Sulcis. Anche qui si parla di un sogno trasformatosi in un incubo. La regione ha costituito uno dei maggiori bacini minerari del vecchio continente ma oggi è una delle aree industriali più inquinate d'Europa. Al bacino storico del Guspinese si è aggiunta, nell'ultimo decennio, la vicenda della miniera dell'oro di Furtei, l’ex Klondike sardo, dove l'inquinamento è ancora più grave. Nei siti dismessi di Montevecchio e di Ingurtosu, ci sono oltre 100 chilometri quadrati dove sono state sversate altissime concentrazioni di piombo, zinco, rame e altri metalli pesanti.
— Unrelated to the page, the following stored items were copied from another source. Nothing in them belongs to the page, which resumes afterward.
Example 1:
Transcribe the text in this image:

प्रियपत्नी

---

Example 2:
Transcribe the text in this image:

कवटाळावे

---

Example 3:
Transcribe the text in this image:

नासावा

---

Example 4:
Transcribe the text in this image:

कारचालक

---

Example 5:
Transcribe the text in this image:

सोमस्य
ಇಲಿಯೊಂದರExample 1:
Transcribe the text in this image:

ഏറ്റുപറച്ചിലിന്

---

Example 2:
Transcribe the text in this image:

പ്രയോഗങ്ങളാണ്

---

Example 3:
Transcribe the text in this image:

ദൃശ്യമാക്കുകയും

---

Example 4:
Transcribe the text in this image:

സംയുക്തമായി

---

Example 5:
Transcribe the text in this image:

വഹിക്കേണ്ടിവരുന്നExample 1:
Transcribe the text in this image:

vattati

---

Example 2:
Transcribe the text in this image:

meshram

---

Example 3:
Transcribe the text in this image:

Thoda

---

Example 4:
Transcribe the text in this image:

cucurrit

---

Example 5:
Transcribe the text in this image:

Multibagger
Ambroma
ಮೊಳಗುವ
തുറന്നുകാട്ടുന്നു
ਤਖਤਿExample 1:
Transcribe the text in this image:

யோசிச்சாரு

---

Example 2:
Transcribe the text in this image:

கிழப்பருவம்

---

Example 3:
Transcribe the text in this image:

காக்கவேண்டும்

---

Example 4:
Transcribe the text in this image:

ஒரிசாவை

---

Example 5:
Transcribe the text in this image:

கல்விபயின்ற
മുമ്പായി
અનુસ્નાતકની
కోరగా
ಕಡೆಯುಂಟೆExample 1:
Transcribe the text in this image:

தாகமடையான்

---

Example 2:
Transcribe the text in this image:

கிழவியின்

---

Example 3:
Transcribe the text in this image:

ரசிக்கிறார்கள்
Capo Teulada e Quirra. Nell'area militare a 50 chilomentri da Cagliari c'è il poligono Delta, una penisola di 400 ettari usata per le esercitazioni militari, tanto inquinato da essere interdetto anche al personale della base e giudicato non bonificabile dalle autorità militari. Discorso che vale anche per il poligono di Perdasdefogu, a Quirra.
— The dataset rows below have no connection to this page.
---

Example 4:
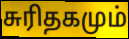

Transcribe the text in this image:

சுரிதகமும்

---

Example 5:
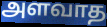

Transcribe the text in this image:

அளவாத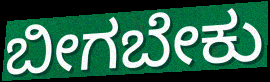
ಬೀಗಬೇಕು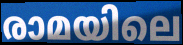
രാമയിലെ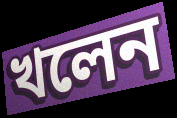
খলেনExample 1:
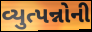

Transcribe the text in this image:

વ્યુત્પન્નોની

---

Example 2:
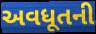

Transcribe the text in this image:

અવધૂતની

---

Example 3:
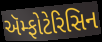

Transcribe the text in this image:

ઍમ્ફોટેરિસિન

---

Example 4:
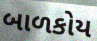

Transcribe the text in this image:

બાળકોય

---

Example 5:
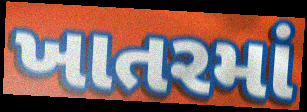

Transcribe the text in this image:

ખાતરમાંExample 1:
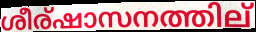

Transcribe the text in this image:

ശീര്ഷാസനത്തില്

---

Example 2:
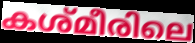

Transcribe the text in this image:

കശ്മീരിലെ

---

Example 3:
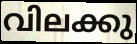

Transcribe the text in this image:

വിലക്കു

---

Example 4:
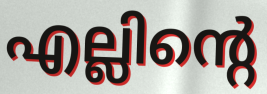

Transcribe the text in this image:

എല്ലിന്റെ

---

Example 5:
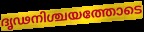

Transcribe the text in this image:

ദൃഢനിശ്ചയത്തോടെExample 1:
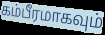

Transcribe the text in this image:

கம்பீரமாகவும்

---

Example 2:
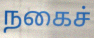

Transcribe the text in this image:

நகைச்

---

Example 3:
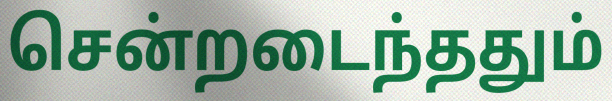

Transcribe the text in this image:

சென்றடைந்ததும்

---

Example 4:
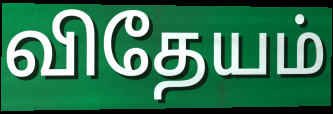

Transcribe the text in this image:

விதேயம்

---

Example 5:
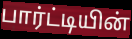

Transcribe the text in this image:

பார்ட்டியின்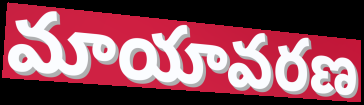
మాయావరణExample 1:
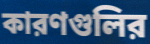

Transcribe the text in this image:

কারণগুলির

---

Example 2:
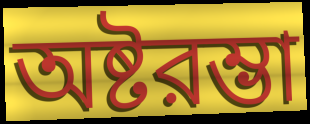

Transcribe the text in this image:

অষ্টরম্ভা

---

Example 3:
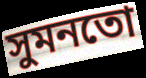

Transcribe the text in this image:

সুমনতো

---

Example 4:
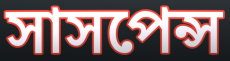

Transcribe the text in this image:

সাসপেন্স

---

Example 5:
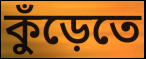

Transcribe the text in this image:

কুঁড়েতে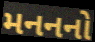
મનનનોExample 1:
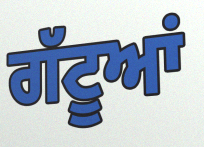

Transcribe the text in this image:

ਗੱਟੂਆਂ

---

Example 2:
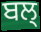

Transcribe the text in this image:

ਬਲ੍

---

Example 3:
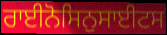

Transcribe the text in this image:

ਰਾਈਨੋਸਿਨੁਸਾਈਟਸ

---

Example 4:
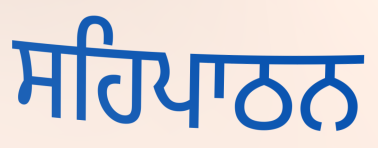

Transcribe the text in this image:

ਸਹਿਪਾਠਨ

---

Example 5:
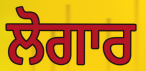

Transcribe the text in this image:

ਲੋਗਾਰ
La Maddalena. Nell’arcipelago più bello del mondo c’è una macchia nera che fa a pugni con il verde smeraldo del mare. È l’ex arsenale militare, un vasto tratto di costa tra la cittadina che dà il nome all’isola e Caprera utilizzato, senza badare troppo all’ambiente, per le manutenzioni dei mezzi della Marina. L’area era stata parzialmente riconvertita per ospitare il G8 del 2009, poi spostato all’Aquila, ma da allora non si è più fatto nulla. Gli edifici (ristrutturati da un’archistar come Stefano Boeri) sono più decadenti di prima e il mare nasconde veleni che aspettano ancora di essere recuperati. A gennaio dello scorso anno il presidente della Regione Solinas ha ottenuto il via libera dal Governo per la riperimetrazione e la bonifica di tutta l’area ma i lavori, complice anche il Covid, non sono mai partiti. Prima di parlare di nuove scorie (per giunta nucleari) non sarebbe il caso di riprendere in mano questi vecchi dossier?